◆ Try it
When a line below holds the string "into", show that line.
START Input data
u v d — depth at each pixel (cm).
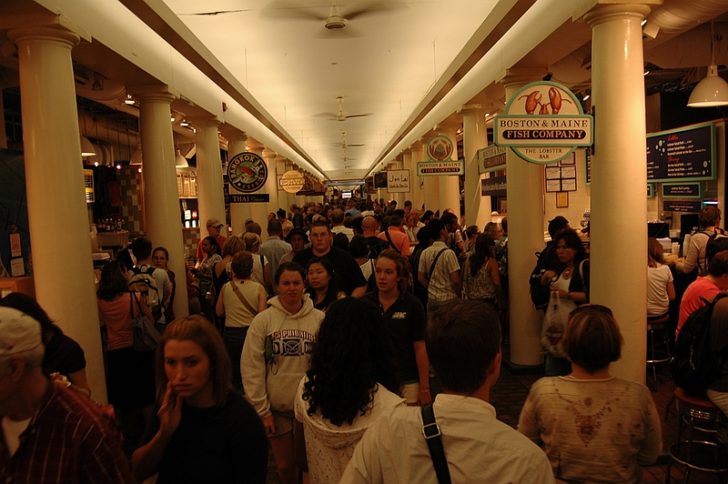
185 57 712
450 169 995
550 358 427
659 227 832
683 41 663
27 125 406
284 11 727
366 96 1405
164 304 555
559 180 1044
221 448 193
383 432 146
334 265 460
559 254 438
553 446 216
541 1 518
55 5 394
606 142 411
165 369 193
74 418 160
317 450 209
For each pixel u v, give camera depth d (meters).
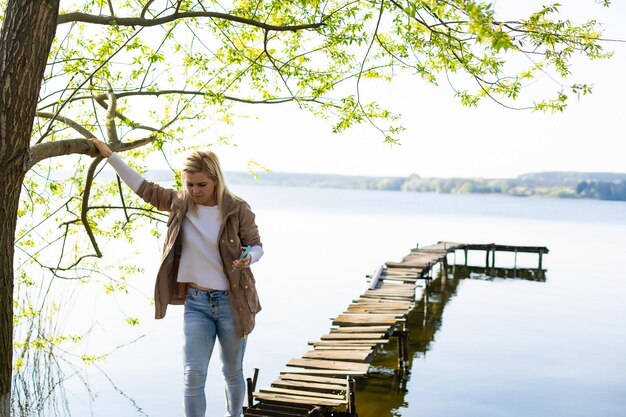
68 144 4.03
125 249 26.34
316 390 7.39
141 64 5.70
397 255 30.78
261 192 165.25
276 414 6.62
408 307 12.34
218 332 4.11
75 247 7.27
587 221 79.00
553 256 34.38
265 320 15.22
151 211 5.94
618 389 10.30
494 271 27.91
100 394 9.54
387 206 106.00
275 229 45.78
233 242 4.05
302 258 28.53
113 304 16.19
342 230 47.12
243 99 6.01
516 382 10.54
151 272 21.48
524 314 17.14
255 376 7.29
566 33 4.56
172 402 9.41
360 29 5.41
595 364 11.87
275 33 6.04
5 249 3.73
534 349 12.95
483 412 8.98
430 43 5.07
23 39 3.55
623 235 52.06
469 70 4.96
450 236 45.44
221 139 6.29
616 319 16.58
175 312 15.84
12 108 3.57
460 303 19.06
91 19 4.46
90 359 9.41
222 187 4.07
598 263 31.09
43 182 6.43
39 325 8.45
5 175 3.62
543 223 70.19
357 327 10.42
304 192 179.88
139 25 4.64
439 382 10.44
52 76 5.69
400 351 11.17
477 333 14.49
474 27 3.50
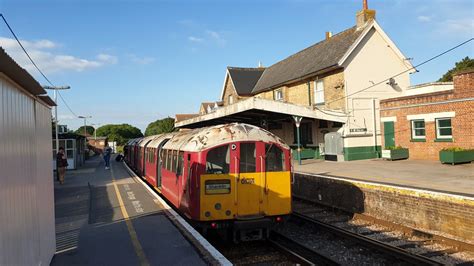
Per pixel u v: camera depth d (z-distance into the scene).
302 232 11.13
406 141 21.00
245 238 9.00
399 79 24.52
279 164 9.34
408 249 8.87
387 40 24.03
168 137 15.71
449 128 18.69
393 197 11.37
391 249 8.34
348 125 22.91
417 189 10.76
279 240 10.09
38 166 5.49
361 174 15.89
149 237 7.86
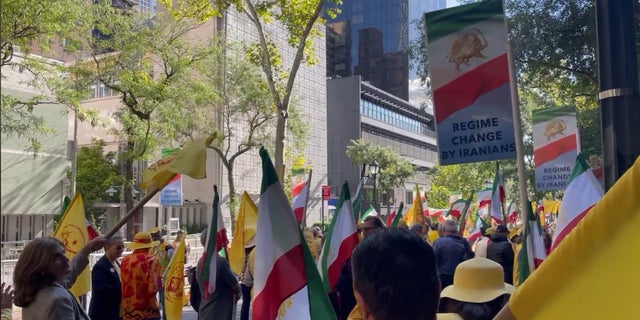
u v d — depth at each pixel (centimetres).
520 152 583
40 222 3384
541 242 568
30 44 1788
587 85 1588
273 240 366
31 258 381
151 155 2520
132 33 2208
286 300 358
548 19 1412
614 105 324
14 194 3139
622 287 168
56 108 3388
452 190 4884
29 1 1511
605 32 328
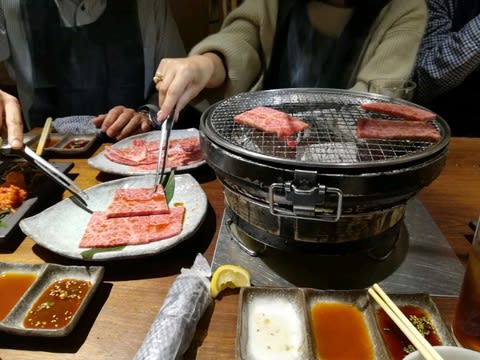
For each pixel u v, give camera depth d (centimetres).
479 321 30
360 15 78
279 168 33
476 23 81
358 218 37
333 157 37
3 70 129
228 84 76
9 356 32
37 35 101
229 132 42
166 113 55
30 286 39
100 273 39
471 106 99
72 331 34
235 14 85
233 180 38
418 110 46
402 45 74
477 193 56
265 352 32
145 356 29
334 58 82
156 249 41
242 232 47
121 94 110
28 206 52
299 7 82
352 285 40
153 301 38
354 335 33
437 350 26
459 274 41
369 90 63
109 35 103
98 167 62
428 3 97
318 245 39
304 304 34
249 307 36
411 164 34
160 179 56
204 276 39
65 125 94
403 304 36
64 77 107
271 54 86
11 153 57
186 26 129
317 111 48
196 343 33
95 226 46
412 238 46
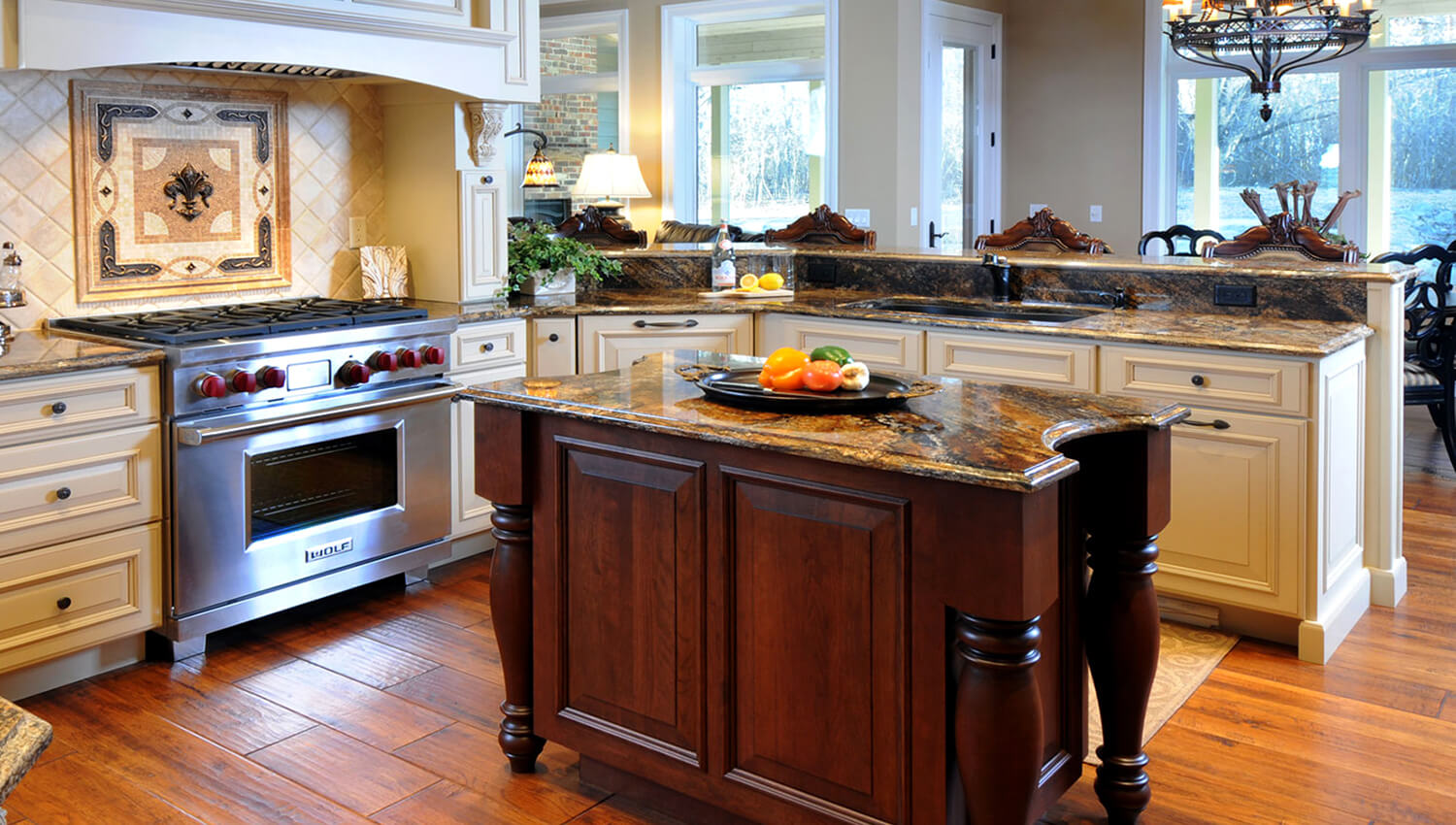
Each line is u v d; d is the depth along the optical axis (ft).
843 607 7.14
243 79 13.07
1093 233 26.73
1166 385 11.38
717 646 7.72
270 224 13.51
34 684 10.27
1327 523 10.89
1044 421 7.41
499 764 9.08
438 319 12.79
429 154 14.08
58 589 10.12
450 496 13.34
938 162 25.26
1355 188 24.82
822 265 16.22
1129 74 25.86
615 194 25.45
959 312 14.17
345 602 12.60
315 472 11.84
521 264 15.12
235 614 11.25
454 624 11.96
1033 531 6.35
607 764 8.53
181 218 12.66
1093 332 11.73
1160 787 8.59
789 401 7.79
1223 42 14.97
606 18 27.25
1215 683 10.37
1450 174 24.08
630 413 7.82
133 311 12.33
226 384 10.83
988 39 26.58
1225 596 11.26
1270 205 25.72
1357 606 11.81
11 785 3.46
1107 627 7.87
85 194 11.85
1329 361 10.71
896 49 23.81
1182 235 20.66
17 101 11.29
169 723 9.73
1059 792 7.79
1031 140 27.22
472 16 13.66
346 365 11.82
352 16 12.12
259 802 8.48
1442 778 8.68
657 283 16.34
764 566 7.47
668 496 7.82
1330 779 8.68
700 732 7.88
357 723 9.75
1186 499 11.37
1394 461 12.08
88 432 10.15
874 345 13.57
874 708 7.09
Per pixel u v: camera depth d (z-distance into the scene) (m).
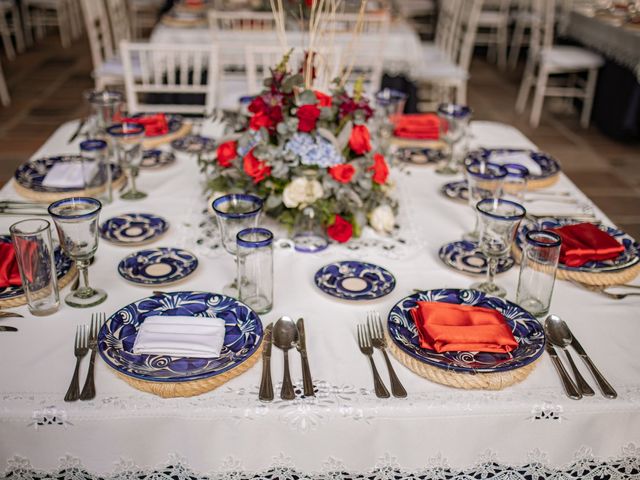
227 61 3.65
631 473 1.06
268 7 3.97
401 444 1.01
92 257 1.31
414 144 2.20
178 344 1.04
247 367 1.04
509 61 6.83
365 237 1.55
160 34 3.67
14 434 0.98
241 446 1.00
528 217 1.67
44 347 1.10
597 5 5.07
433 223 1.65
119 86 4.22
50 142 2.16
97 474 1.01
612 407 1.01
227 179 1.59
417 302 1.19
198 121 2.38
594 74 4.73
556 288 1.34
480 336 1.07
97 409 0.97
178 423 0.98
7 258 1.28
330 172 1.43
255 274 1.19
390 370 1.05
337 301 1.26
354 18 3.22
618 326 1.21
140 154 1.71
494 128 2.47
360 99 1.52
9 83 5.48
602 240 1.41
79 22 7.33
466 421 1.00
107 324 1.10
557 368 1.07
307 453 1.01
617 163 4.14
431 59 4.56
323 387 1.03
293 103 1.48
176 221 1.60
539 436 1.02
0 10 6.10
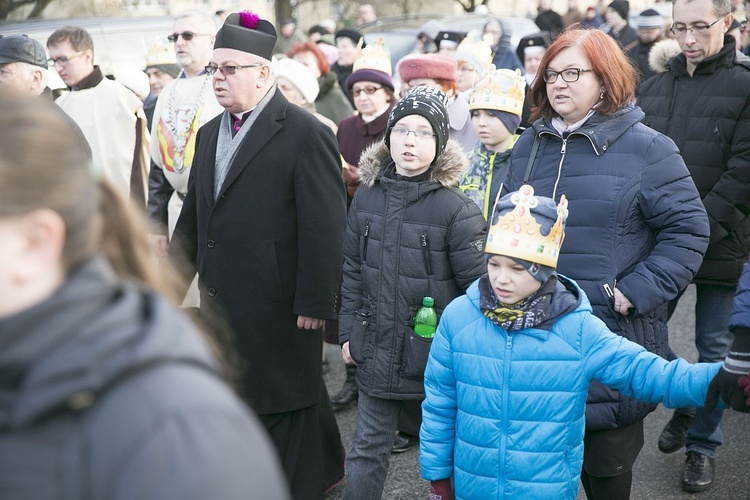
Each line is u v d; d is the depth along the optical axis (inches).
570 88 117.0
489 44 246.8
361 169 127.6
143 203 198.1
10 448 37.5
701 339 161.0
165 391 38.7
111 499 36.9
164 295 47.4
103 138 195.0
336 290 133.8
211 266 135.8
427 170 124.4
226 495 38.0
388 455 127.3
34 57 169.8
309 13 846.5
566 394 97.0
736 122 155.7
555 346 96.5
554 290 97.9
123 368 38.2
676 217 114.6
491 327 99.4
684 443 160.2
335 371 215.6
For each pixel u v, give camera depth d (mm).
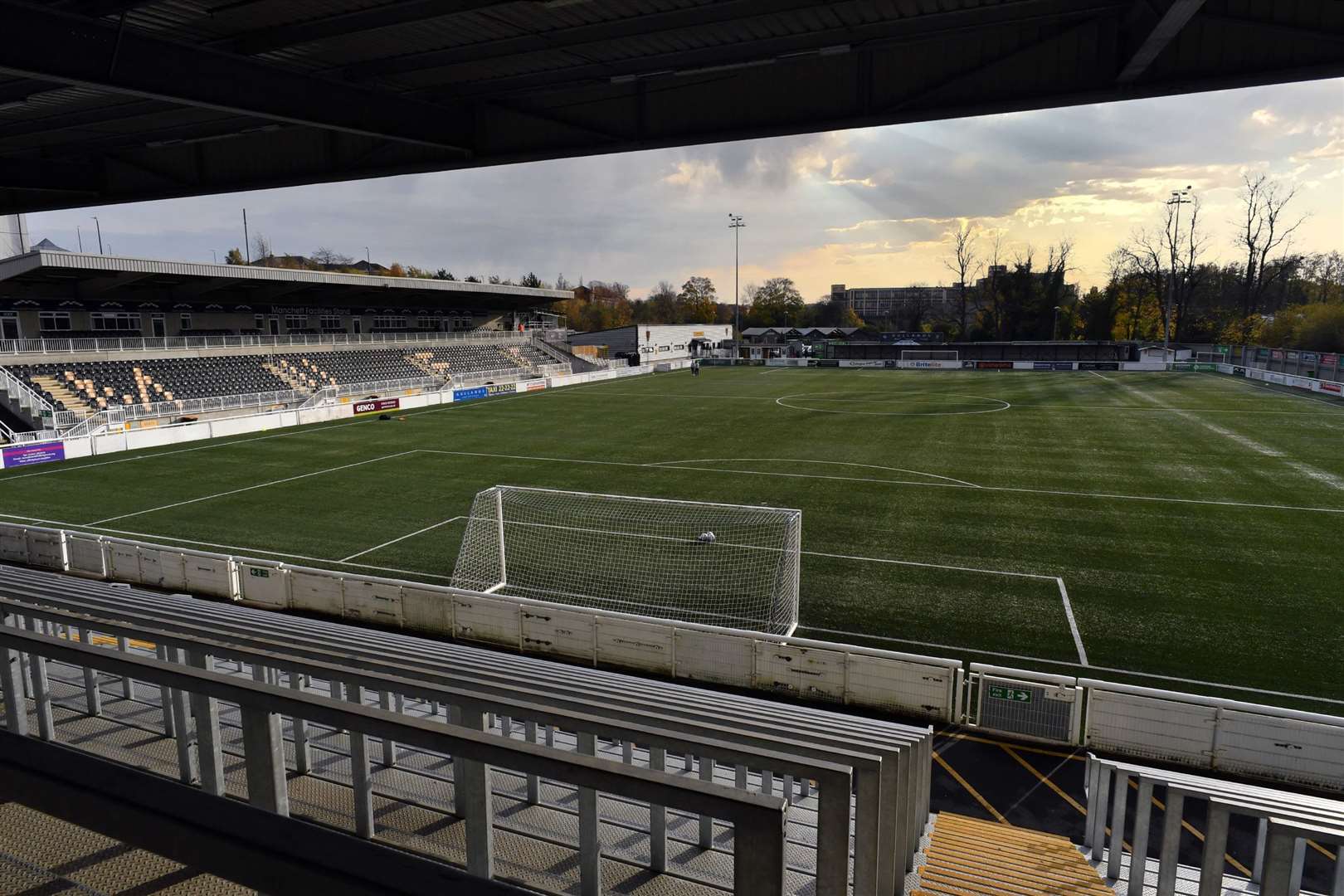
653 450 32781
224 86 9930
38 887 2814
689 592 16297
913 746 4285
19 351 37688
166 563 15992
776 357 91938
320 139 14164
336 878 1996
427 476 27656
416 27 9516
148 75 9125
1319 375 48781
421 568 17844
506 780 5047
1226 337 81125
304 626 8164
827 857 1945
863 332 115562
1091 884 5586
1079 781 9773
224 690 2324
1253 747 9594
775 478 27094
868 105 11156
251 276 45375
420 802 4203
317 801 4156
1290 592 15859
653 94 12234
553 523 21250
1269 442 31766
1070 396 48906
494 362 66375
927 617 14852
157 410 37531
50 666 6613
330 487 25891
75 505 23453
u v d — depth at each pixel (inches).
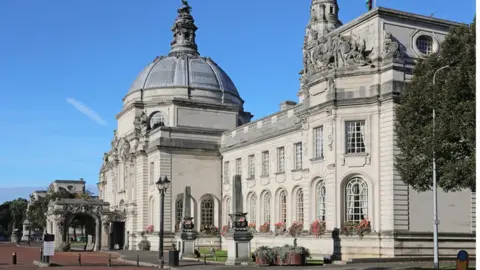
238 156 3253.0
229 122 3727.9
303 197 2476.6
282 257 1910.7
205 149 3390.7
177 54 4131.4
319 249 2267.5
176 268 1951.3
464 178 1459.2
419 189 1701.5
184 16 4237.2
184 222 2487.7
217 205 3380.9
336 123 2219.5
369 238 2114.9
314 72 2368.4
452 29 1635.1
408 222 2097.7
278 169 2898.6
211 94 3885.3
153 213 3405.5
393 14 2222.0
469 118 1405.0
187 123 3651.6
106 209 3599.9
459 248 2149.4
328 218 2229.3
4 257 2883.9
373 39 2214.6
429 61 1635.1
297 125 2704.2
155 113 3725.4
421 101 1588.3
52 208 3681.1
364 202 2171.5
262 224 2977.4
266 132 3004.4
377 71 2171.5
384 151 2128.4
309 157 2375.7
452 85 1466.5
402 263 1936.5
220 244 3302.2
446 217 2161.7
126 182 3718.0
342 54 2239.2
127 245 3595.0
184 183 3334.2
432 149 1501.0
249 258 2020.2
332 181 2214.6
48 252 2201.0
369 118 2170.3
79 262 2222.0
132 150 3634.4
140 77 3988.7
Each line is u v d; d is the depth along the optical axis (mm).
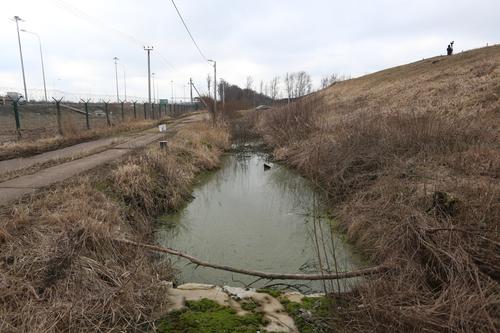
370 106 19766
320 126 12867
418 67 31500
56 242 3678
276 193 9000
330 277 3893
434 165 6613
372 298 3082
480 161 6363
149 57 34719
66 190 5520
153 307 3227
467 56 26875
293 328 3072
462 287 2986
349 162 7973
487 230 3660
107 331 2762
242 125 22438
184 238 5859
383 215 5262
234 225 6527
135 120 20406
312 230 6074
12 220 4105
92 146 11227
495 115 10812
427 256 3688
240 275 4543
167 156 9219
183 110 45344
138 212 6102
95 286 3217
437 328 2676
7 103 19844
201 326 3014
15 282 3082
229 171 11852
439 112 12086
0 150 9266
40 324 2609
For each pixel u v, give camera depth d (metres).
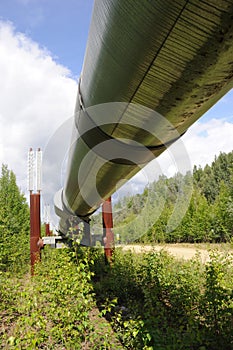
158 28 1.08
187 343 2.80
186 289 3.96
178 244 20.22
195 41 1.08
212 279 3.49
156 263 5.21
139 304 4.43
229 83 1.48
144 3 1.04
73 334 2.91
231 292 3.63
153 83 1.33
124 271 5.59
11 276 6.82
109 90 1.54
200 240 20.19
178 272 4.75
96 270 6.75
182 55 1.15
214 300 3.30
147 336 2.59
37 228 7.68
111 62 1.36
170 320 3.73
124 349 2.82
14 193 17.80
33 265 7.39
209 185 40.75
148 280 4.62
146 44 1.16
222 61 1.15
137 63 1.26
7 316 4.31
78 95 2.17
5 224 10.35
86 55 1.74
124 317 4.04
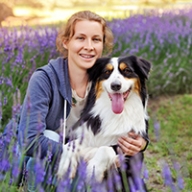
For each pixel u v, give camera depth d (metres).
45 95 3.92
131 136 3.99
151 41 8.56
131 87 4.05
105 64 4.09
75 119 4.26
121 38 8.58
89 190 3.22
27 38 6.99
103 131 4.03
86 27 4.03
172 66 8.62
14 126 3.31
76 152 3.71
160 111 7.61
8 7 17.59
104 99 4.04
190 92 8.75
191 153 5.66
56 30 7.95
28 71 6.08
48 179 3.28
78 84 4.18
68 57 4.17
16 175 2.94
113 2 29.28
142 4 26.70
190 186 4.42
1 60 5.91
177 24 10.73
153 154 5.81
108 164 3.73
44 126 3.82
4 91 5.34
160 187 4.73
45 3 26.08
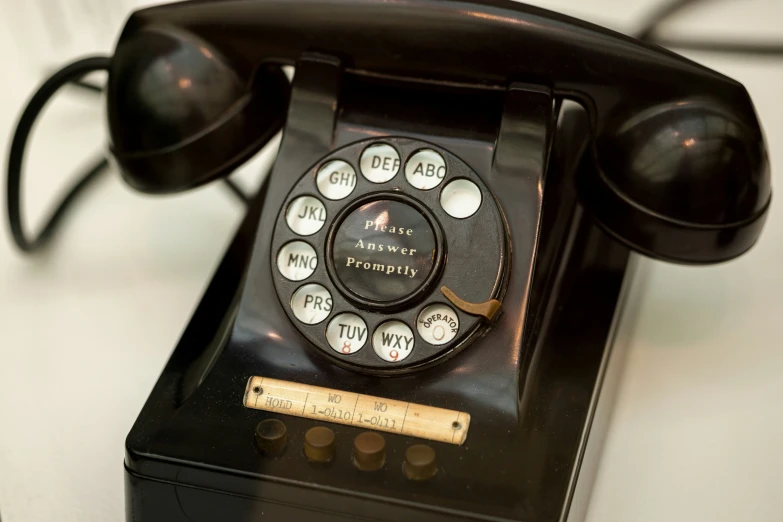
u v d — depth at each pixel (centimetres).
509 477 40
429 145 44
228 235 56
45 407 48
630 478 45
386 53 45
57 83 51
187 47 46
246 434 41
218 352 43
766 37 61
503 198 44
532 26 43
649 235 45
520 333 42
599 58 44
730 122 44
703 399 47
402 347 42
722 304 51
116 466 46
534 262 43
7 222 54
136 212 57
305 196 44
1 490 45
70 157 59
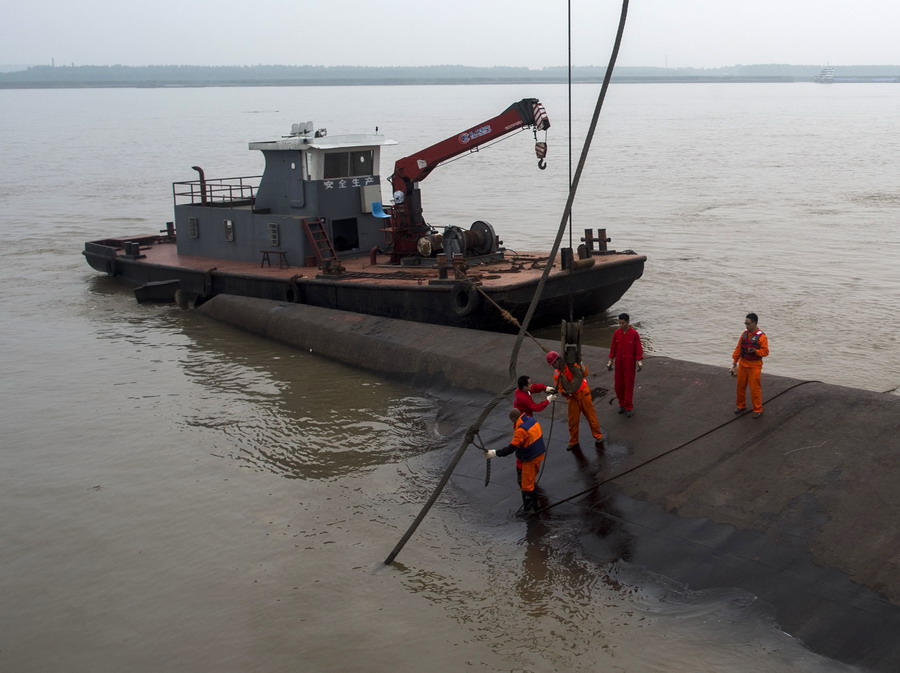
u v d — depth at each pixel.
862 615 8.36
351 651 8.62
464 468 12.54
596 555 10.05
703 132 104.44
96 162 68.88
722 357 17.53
END Input data
◆ Answer box
Per pixel u v: camera depth d (z-distance into the scene).
Per pixel u v: camera depth d (z-distance into the scene) (m).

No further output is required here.